合計アロケートサイズだけじゃなく、アロケート回数もカウントするようにしてみます。
diff --git a/src/main.rs b/src/main.rs
index 4528bd8..c731b65 100644
--- a/src/main.rs
+++ b/src/main.rs
@@ -73,12 +73,14 @@ unsafe impl Allocator for FixedSizeAllocator {
struct Counter;
static ALLOCATED: AtomicUsize = AtomicUsize::new(0);
+static ALLOCATE_COUNT: AtomicUsize = AtomicUsize::new(0);
unsafe impl GlobalAlloc for Counter {
unsafe fn alloc(&self, layout: Layout) -> *mut u8 {
let ret = System.alloc(layout);
if !ret.is_null() {
ALLOCATED.fetch_add(layout.size(), Ordering::Relaxed);
+ ALLOCATE_COUNT.fetch_add(1, Ordering::Relaxed);
}
ret
}
@@ -94,10 +96,15 @@ static A: Counter = Counter;
fn reset_counter() {
ALLOCATED.store(0, Ordering::Relaxed);
+ ALLOCATE_COUNT.store(0, Ordering::Relaxed);
}
fn print_alloc() {
- println!("allocated: {}", ALLOCATED.load(Ordering::Relaxed),);
+ println!(
+ "allocate count: {}, allocated: {}",
+ ALLOCATE_COUNT.load(Ordering::Relaxed),
+ ALLOCATED.load(Ordering::Relaxed)
+ );
}
fn main() {
ALLOCATE_COUNTの変数を追加し、allocのタイミングで1足すようにしてみました。

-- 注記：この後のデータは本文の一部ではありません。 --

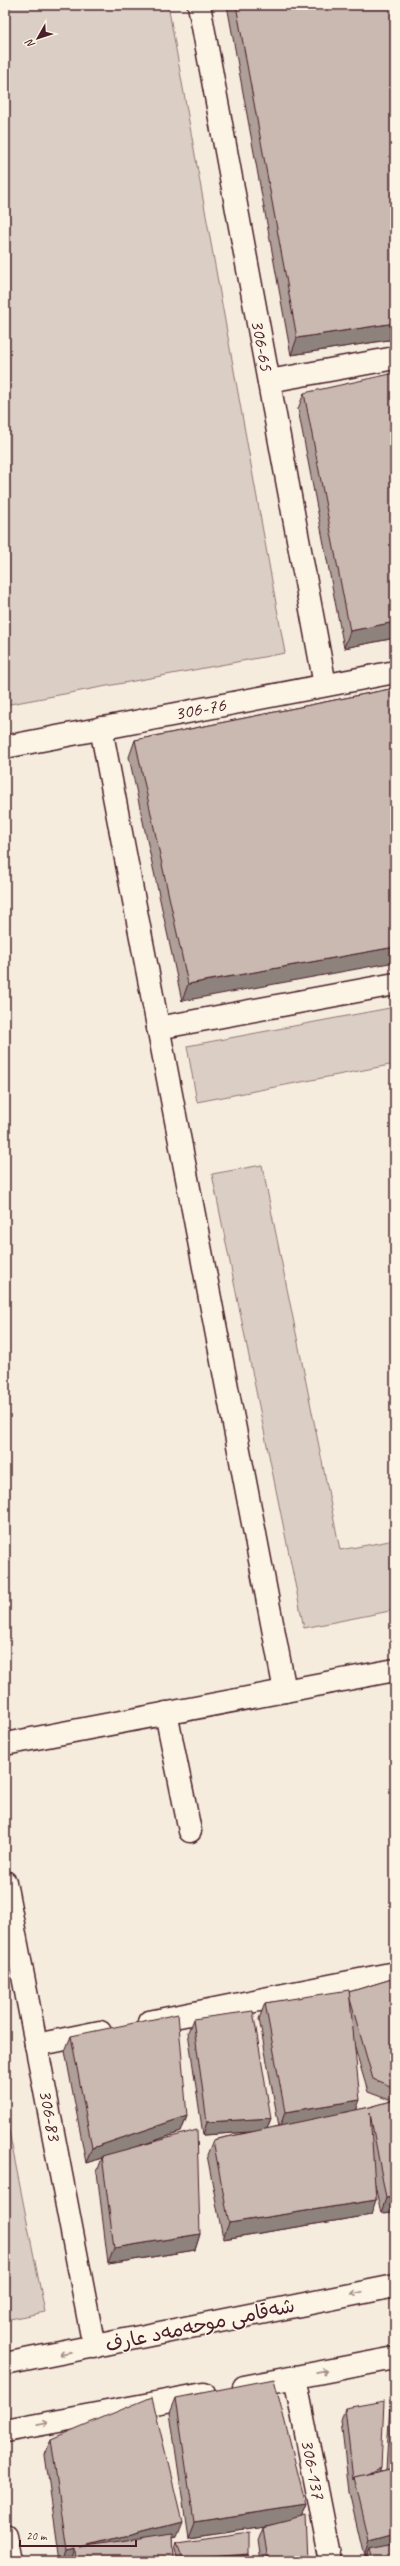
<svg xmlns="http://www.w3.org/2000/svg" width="400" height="2566" viewBox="0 0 400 2566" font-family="Caveat,'Playpen Sans Arabic',sans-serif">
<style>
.green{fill:#dbcec4;stroke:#927678}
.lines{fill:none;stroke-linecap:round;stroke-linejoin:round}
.minor-casing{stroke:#4a1f2b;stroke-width:25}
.minor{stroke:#fcf5e5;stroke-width:22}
.wall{fill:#ae9f98;stroke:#4a1f2b;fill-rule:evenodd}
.shaded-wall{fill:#8d827c;stroke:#4a1f2b}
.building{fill:#cab9b1;stroke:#4a1f2b}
.oneway{stroke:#a38a88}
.labels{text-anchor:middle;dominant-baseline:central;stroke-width:3;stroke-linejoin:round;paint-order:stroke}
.street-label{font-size:20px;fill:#4a1f2b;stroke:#fcf5e5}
</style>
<rect width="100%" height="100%" fill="#f5ecde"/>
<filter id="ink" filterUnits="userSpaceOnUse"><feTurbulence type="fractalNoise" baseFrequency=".025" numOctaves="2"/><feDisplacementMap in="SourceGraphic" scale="8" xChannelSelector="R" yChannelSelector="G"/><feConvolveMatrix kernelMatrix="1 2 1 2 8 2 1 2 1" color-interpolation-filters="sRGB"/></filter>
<g filter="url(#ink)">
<!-- green -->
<g class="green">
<path d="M5,5H168L285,653L5,705Z"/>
<path d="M395,1007V1064L197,1102L187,1046Z"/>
<path d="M262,1165L340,1550L395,1540V1610L304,1628L212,1174Z"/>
<path d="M5,2111L45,2312L5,2320Z"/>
</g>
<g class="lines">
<defs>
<g id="minor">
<path d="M199,5L325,685"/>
<path d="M269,381L395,358"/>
<path d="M101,728L285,1691"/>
<path d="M5,747L395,672"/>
<path d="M158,1028L395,984"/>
<path d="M166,1713L190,1831"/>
<path d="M5,1744L395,1670"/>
<path d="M5,1882L94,2347"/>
<path d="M149,2022L395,1973"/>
<path d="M36,2045L100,2032"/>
<path d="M5,2364L395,2286"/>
<path d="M295,2377L331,2561"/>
<path d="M244,2387L395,2358"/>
<path d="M5,2431L204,2394"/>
<path d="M5,2536L10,2561"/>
</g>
</defs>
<!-- minor casing -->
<use href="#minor" class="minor-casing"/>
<!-- minor -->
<use href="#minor" class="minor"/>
</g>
<!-- wall -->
<g class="wall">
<path d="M227,5H395V339L291,355Z"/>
<path d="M304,393L395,638L344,648L298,409Z"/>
<path d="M395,688L182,1001L129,757L135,740Z"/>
<path d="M395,1978V2212L381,2213L375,2185L371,2215L223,2239L207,2155L213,2140L251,2132L203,2135L188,2032L193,2019L271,2118L267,2129L279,2126L259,2019L265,2003L349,1992ZM354,2045L368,2092L392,2101L370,2107L357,2110Z"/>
<path d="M71,2036L187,2116L181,2132L132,2148L200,2234L195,2250L108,2264L97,2172L102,2158L86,2163L65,2051Z"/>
<path d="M395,2391V2561H365L366,2556L364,2557L349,2492L341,2421L345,2408L379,2471L386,2470L390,2404Z"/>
<path d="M176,2398L306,2505L301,2518L308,2561H261L258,2540L263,2527L270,2525L188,2537L170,2413Z"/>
<path d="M51,2439L176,2536L173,2537L174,2561H60L45,2455Z"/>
<path d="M177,2542L249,2554L250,2561H178L175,2549Z"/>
</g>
<!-- shaded-wall -->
<g class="shaded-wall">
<path d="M395,323V339L291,355L297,338Z"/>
<path d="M395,622V638L344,648L350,631Z"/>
<path d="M395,947V962L182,1001L188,984Z"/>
<path d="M360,2100L354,2116L280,2127L285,2112Z"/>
<path d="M187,2116L181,2132L102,2158V2156V2158L86,2163L92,2148Z"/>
<path d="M271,2118L266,2131L203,2135L207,2122Z"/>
<path d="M395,2197V2212L381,2213L386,2198Z"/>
<path d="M376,2200L371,2215L223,2239L229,2223Z"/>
<path d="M200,2234L195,2250L108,2264L114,2248Z"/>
<path d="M381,2467L376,2480L355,2479Z"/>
<path d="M306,2505L300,2521L188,2537L194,2522Z"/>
<path d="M182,2521L176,2536L81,2561V2547Z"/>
<path d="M395,2534V2548L369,2549L366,2556L364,2557L369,2541Z"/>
<path d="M76,2548L71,2561H63L67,2550Z"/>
<path d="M249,2554L246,2561H182L183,2559Z"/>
</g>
<!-- building -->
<g class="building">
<path d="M236,5H395V323L297,338Z"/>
<path d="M395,373V622L350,631L304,393Z"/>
<path d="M395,688V947L188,984L135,740Z"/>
<path d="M395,1978V2088L373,2079L350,1999L349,1992Z"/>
<path d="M349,1990L360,2100L285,2112L265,2003Z"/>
<path d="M253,2011L271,2118L207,2122L193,2019Z"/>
<path d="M178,2014L187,2116L92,2148L71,2036Z"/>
<path d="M395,2100V2197L386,2198L370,2113L376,2200L229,2223L213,2140L370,2107Z"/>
<path d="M197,2130L200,2234L114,2248L102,2156Z"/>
<path d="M274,2379L306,2505L194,2522L176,2398Z"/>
<path d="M395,2391V2458H390Z"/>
<path d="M152,2397L182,2521L81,2547L173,2533L174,2561H77L76,2548L67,2550L51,2439Z"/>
<path d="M384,2401L381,2467L365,2475L354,2477L353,2480L345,2408Z"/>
<path d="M395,2468V2534L369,2541L354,2477Z"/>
<path d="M306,2516L308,2561H268L263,2527Z"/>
<path d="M249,2532V2554L183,2559L177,2542Z"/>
<path d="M395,2544V2561H372L369,2549Z"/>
<path d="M249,2554L250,2561H230Z"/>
</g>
<!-- one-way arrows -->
<defs><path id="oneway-shaft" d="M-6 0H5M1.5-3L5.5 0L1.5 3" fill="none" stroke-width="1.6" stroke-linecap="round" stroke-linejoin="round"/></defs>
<g class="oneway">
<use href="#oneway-shaft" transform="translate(357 2293) rotate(168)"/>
<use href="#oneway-shaft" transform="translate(65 2353) rotate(169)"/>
<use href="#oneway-shaft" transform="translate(322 2372) rotate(-11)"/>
<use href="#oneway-shaft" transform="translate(43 2424) rotate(-11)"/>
</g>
</g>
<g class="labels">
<!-- street labels -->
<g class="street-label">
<text transform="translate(262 345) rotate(79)">306-65</text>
<text transform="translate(200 709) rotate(-11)">306-76</text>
<text transform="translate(50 2115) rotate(79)">306-83</text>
<text transform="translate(200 2325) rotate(-12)">شەقامی موحەمەد عارف</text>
<text transform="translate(313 2469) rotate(79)">306-137</text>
</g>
</g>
<!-- margin -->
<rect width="400" height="2566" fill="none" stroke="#fcf5e5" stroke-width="20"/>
<rect x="10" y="10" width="380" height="2546" fill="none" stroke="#4a1f2b" stroke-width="1.5" filter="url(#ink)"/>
<!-- north arrow -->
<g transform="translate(38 38) rotate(231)" stroke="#fcf5e5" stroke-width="3" paint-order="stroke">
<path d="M0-3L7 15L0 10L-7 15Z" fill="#4a1f2b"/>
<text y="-6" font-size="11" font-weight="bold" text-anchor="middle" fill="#4a1f2b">N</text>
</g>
<!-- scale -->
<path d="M20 2540v6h116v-6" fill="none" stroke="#4a1f2b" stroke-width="2"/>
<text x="26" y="2540" font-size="12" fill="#4a1f2b" stroke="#fcf5e5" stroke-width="3" paint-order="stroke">20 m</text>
</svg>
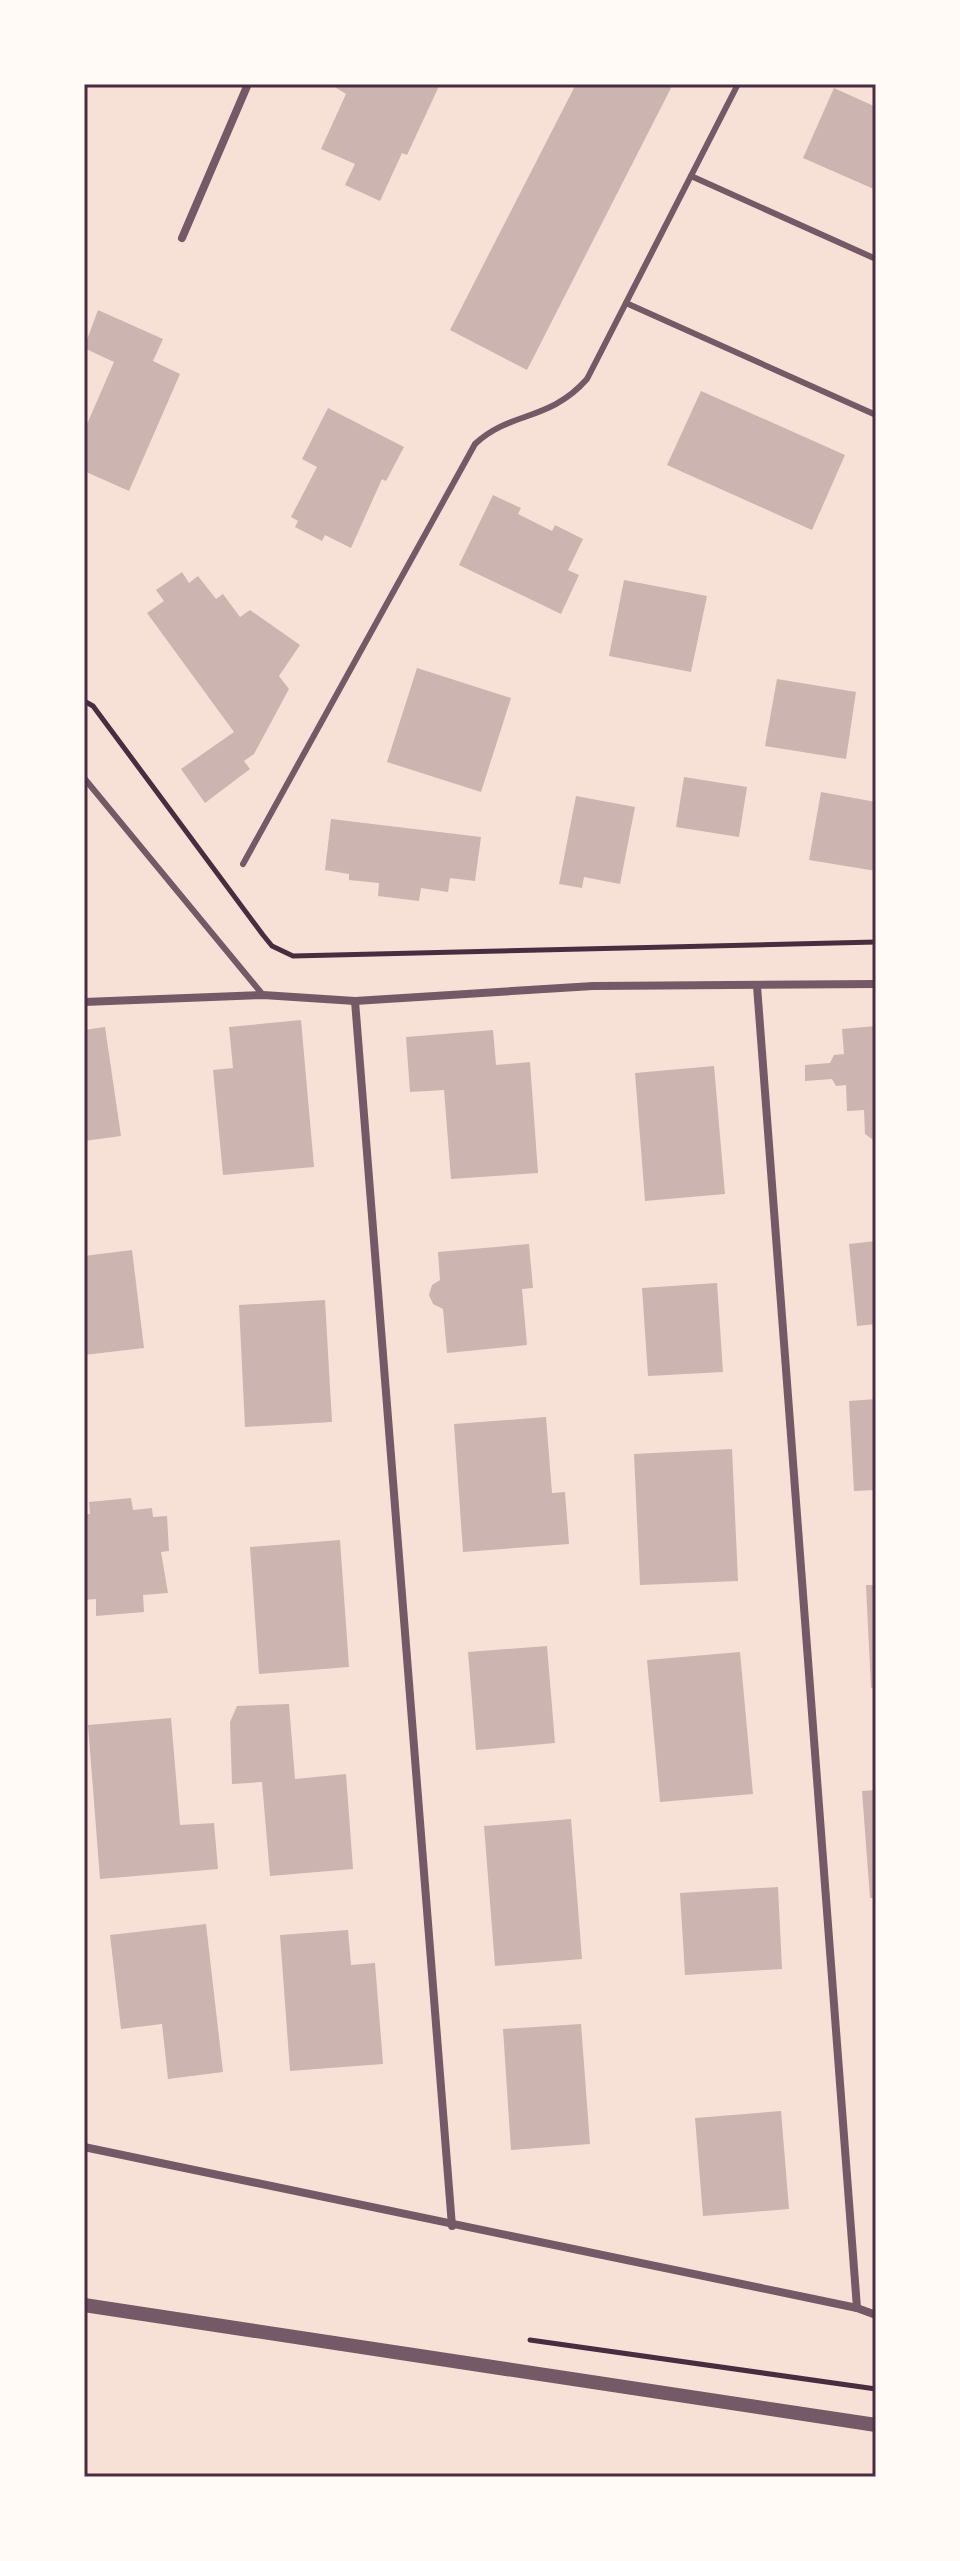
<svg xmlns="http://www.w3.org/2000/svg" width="960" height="2561" viewBox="0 0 960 2561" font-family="'PT Sans',sans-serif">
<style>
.building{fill:#ccb4b1}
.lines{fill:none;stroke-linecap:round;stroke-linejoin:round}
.path{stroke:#4a2c40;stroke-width:5}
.service{stroke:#755966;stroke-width:6}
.minor{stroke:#755966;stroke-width:8}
.tertiary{stroke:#755966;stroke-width:14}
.neatline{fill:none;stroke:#4a2c40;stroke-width:3}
</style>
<rect width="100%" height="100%" fill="#f7e1d7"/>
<!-- building -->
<g class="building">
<path d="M330,84H440L407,155L402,153L380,201L345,185L355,164L321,149L346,94Z"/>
<path d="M576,84H673L527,370L450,330Z"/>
<path d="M834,88L876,107V190L803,158Z"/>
<path d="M98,310L163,339L153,361L180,374L129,491L84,471V431L114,362L84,348Z"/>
<path d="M701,391L845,455L812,530L667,465Z"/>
<path d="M328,408L404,447L386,481L382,479L351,548L325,535L322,541L295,527L298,521L291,517L317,467L302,459Z"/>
<path d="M493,495L521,508L518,514L552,531L555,525L583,539L568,570L579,575L561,614L459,565Z"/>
<path d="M182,572L189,583L198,576L216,599L223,594L240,617L250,610L300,645L279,676L289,689L254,754L244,761L250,769L205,803L181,769L234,732L147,613L164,601L156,590Z"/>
<path d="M624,580L707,596L691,672L609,656Z"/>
<path d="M417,668L511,698L481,792L387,762Z"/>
<path d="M777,679L856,692L846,759L765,746Z"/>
<path d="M684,777L747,787L739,837L676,827Z"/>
<path d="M821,792L876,802V871L809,860Z"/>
<path d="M576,796L635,807L620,884L584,877L582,888L559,884Z"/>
<path d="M331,819L481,837L475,881L450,878L448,892L421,888L419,901L378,896L379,883L349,880V874L325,870Z"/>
<path d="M301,1020L314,1167L223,1175L213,1070L233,1068L229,1027Z"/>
<path d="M876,1026V1142L865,1134L864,1110L847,1111L846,1085L836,1086L832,1079L805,1081V1065L830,1063L834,1055L844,1054L842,1029Z"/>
<path d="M105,1027L121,1136L84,1141V1030Z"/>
<path d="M493,1030L496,1065L530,1062L538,1173L451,1179L444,1090L410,1092L406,1037Z"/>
<path d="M714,1066L725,1194L645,1201L635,1073Z"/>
<path d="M876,1241V1324L857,1326L849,1244Z"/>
<path d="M529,1244L533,1288L522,1289L527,1345L447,1353L443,1309L433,1304L429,1295L432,1285L440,1280L438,1252Z"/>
<path d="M132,1250L144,1348L84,1355V1256Z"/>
<path d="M717,1283L723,1372L648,1376L642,1288Z"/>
<path d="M325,1300L332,1422L245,1427L239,1305Z"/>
<path d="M876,1399V1490L854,1491L849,1401Z"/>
<path d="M546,1417L552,1493L565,1492L569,1544L463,1552L454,1424Z"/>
<path d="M732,1449L738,1581L640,1585L634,1454Z"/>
<path d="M131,1498L133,1510L152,1508L153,1517L167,1516L169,1551L161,1552L168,1593L143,1595L144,1612L96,1616V1599L84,1600V1514H90L89,1502Z"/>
<path d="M340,1540L349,1667L259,1674L250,1547Z"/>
<path d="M866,1585H876V1688H871Z"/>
<path d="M547,1646L555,1743L476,1750L468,1652Z"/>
<path d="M740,1652L753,1794L660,1802L647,1660Z"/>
<path d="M289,1704L295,1779L346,1774L353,1869L270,1876L262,1782L232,1784L230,1722L237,1706Z"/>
<path d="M171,1718L180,1825L214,1823L218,1869L100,1879L88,1725Z"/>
<path d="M876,1790V1898H870L862,1791Z"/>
<path d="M571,1819L582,1959L495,1966L484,1826Z"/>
<path d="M778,1887L782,1969L685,1975L680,1893Z"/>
<path d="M206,1924L223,2072L168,2079L162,2024L121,2029L110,1935Z"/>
<path d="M348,1930L351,1965L375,1963L383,2064L290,2071L280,1935Z"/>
<path d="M581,2024L590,2144L511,2150L503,2029Z"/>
<path d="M781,2111L789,2209L703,2216L695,2118Z"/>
</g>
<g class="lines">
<!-- path -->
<g class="path">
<path d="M84,701L93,706L263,935L272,946L293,956L876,942"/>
<path d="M530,2340L876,2389"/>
</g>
<!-- service -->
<g class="service">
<path d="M691,176L876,259"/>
<path d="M626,303L876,415"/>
<path d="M84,778L263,995"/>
<path d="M243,864L475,444C510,411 549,422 587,379L738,84"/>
</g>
<!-- minor -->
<g class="minor">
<path d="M182,238L248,84"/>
<path d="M757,986L857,2308"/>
<path d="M355,1001L452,2226"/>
<path d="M84,1002L263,995L355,1001L593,986L876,984"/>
<path d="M84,2147L857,2308L876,2315"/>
</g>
<!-- tertiary -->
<path class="tertiary" d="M84,2305L876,2425"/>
</g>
<!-- border -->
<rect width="960" height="2561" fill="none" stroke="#fffaf5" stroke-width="172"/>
<rect x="86" y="86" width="788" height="2389" class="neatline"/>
</svg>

ついでに要素数を 100000 に増やして実行してみました。
$ cargo run
allocate count: 1, allocated: 799992
allocate count: 16, allocated: 1048576
allocate count: 1, allocated: 800000
map
でcollect
するパターンと、最初にwith_capacity
で確保しておくパターンでは1回しかallocは呼ばれていません。
確保されたメモリ量も明らかにまとめて取得しておくほうが少ないです。
なのでサイズが事前にわかっている場合は with_capacity
で確保しておくと良さそうです。
このようにRustではグローバルアロケータの挙動を自分で作ることができるため、例えばOSが無いような環境でプログラムが使えるメモリ領域が固定アドレスで決まっていてもそこにコレクションを使用することができます。
まとめ
アロケータとは、メモリ管理を抽象化してくれるものでした。
コレクションが内部でメモリを要求した際に alloc
が呼ばれ、メモリを開放する際にdealloc
が呼ばれることがわかりました。
次回はコレクションごとにアロケータを差し替えてみようと思います。